Who are they? What are they like? What motivates them, and what makes them make a decision the way they do? If you can tap into that knowledge and understand that human behavior has a pattern, you will close a sale.
People buy from people (they trust)
You must have heard that saying that people buy from people. And the one that people buy from people who they trust.
Trust is established differently on different sides of the circle. Knowing who you are selling to is key to closing a sale. Here are some examples.
Is and Ss have to like you before they trust you.
Is are people-oriented, and they like to have fun. So, they work best with people they feel are relatable, engaging, with a good sense of humor, and with comfortable people. Once you’ve made them feel comfortable and smile, that automatically links them to the following: this person is representing a company, and they must share the same core values. I know they will take care of me because they are concerned about me. As a customer, the rule for Is is: I like this person and want to do business with them.
Ss need time to relate to a person and get the trust going. Quick sales are not for them, as they will feel pressured to make a decision, and they don’t like to do that fast. Ss need time to process, and they might even need a salesperson to come back for a couple of meetings. What they really dislike are changes. So, if you are trying to introduce something new, they will think about its effect on them and their people. So, for selling to Ss, the rule is to give them time to get to know you and your idea, let them know the next steps and what will happen, and the sale is yours.

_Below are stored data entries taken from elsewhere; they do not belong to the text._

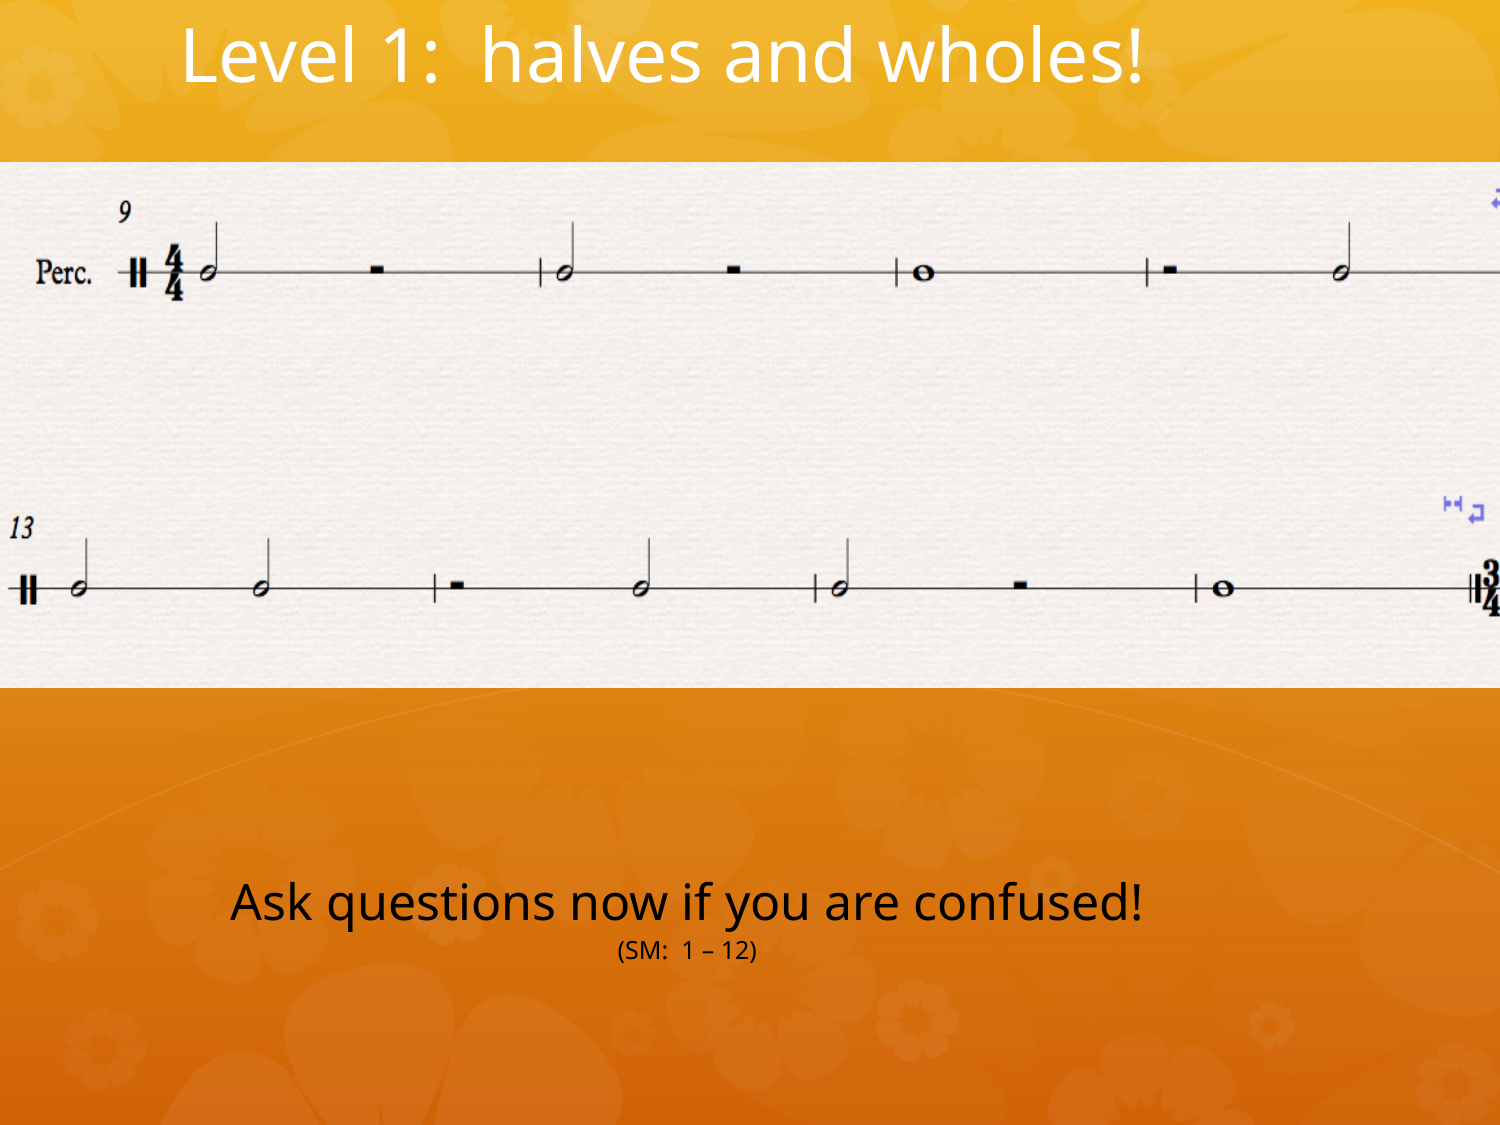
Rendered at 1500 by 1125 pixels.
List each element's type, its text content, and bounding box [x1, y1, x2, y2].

text_box Ask questions now if you are confused! (SM: 1 – 12) [24, 862, 1350, 1050]
picture [0, 0, 1500, 1125]
list Level 1: halves and wholes! [0, 0, 1325, 138]
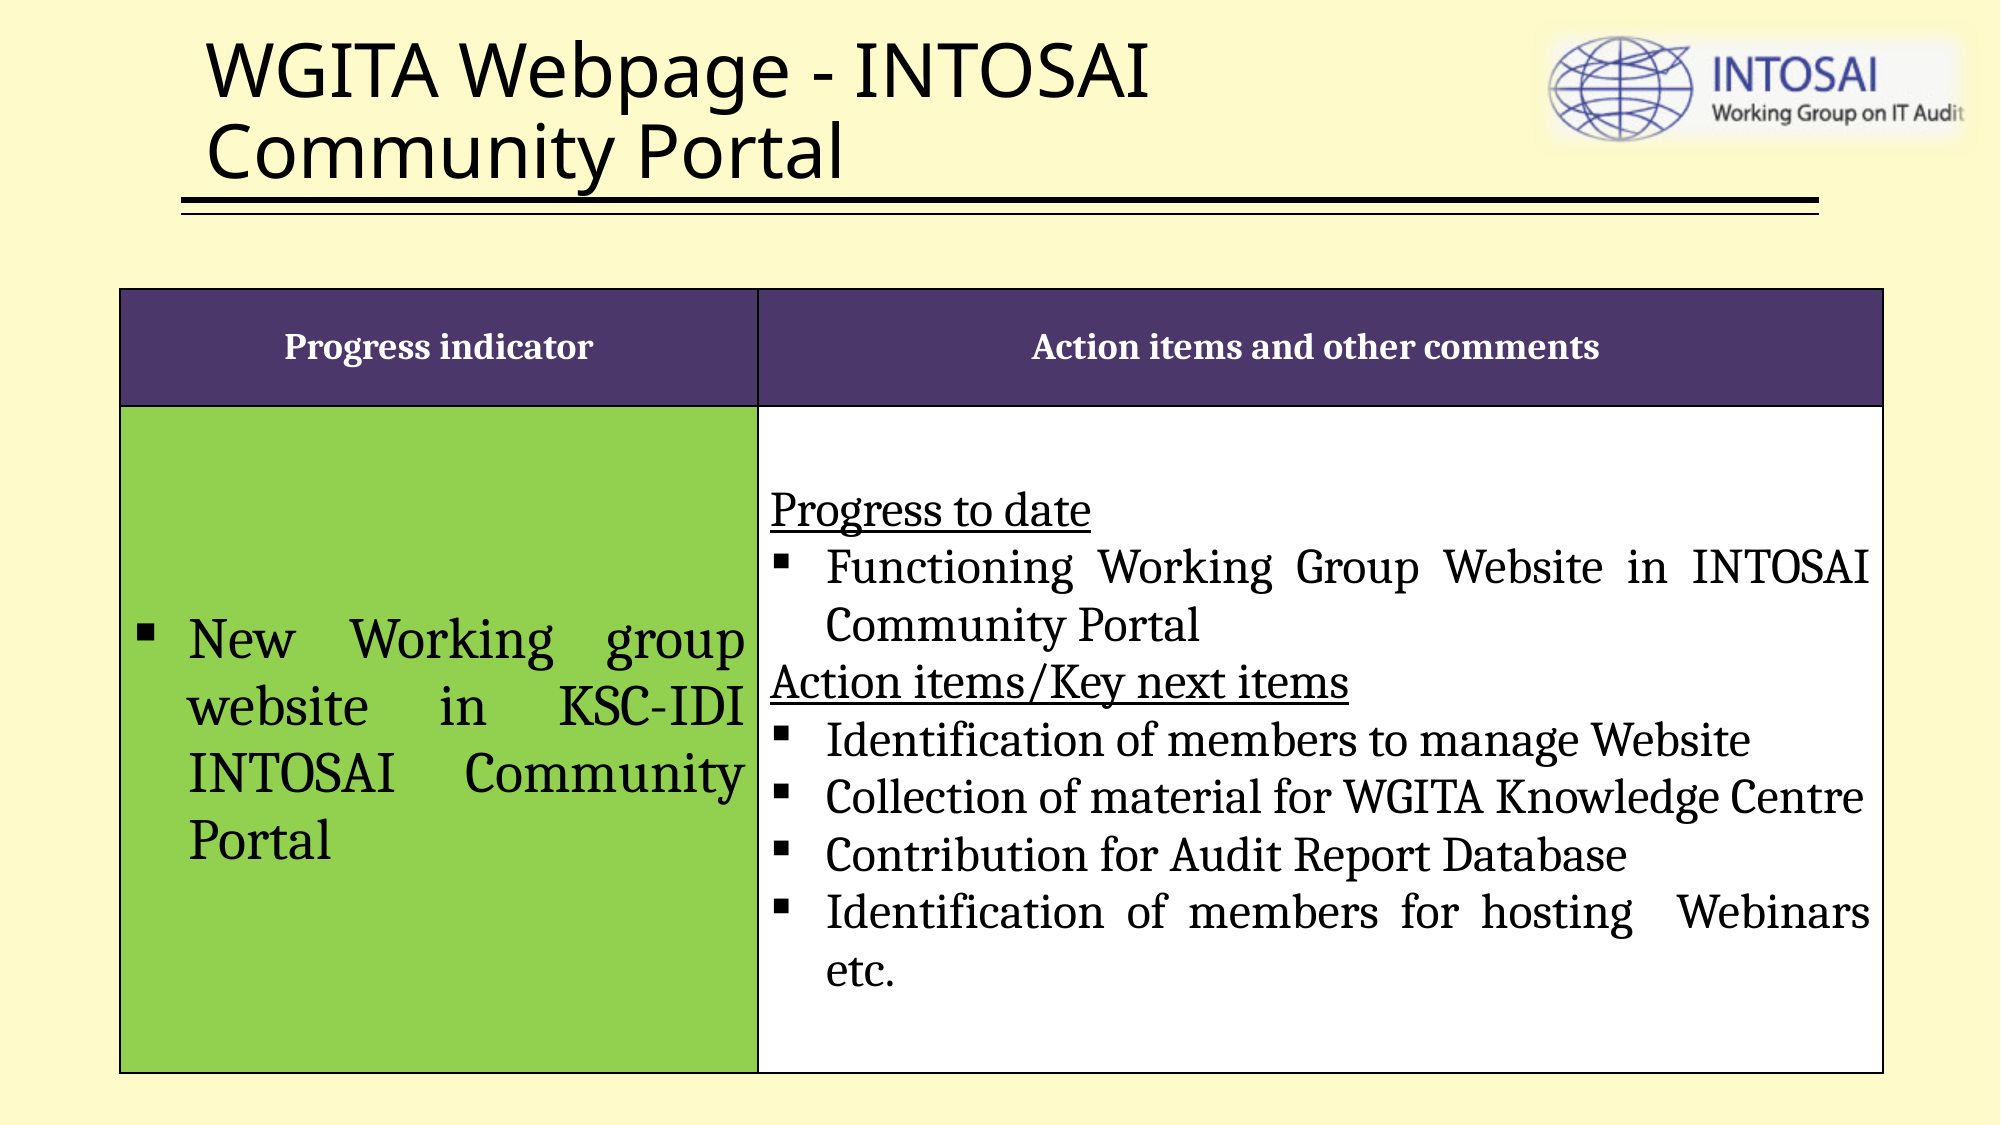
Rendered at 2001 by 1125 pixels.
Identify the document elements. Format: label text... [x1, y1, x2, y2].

picture [1565, 50, 1947, 126]
title WGITA Webpage - INTOSAI Community Portal [205, 63, 1532, 203]
table_header Progress indicator [121, 290, 757, 405]
table_header Action items and other comments [759, 290, 1882, 405]
table_cell New Working group website in KSC-IDI INTOSAI Community Portal [121, 407, 757, 1072]
table_cell Progress to date Functioning Working Group Website in INTOSAI Community Portal Action items/Key next items Identification of members to manage Website Collection of material for WGITA Knowledge Centre Contribution for Audit Report Database Identification of members for hosting Webinars etc. [759, 407, 1882, 1072]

We find our Ds and Cs on the other side of the spectrum. They have to trust you before they like you, and if they don’t trust you, you will never make a sale.
How do you create that trust? Give them facts and data; they want to see that evidence. Unlike when trying to sell to an I, you are history if you start telling jokes to a D or a C. If you don’t talk business, they will see you as a fake.

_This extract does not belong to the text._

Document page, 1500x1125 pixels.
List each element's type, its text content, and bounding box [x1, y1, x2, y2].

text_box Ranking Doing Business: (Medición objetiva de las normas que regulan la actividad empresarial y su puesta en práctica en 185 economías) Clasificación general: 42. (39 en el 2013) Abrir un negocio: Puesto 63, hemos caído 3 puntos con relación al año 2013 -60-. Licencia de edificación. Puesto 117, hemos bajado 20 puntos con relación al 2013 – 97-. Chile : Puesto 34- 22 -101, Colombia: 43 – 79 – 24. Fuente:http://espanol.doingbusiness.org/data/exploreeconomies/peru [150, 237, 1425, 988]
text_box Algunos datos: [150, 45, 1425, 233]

When selling to a D, you need to tell them what your product or service will do for them in terms of percentages. What’s it going to do for their organization? Is it going to improve something in their life again if you’re going b2c? Or is it going to prove something in an organization if you’re going b2b? You get the point.
A high C as a customer will want to know why they should buy it, does it makes sense to them? Is it going to have a logical progression if they start where they are right now and add your product? What is it going to look like? You can convince Cs as long as you give them the facts and that logical progression. The glass is always half empty for them, so you need to fill it up with logic.
The story is the key
Regardless of who you are selling to, you need to be able to tell stories, and they are the key. If you can tell a story about your product or service, or experiences you’ve had, you can touch both sides of the graph.

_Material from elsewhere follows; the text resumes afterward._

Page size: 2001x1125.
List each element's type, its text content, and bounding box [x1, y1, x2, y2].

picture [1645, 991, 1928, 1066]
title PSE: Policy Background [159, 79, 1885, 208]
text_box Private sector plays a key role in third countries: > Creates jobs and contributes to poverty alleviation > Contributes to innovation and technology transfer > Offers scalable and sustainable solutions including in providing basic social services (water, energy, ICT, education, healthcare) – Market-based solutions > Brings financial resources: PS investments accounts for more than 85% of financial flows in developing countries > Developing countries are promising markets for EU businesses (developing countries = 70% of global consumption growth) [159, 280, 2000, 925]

In D and C customer situations, you must address stories about the data, the process, and the logic of something that happens. Whereas for the other side of the circle, the Is and Ss, you got to stir emotions and really tell a story about people and something about your product or service that impacted someone and made a positive change.
Remember: you need to know yourself and others to make a sale. When you know how to recognize a different personality style (and you can learn all about that here), you will be able to communicate without difficulties.
Even if you are in sales right now, reflect on who you like to sell to. And how do you want to do it: are you a hunter or a farmer? Connect the two, and the sale is yours.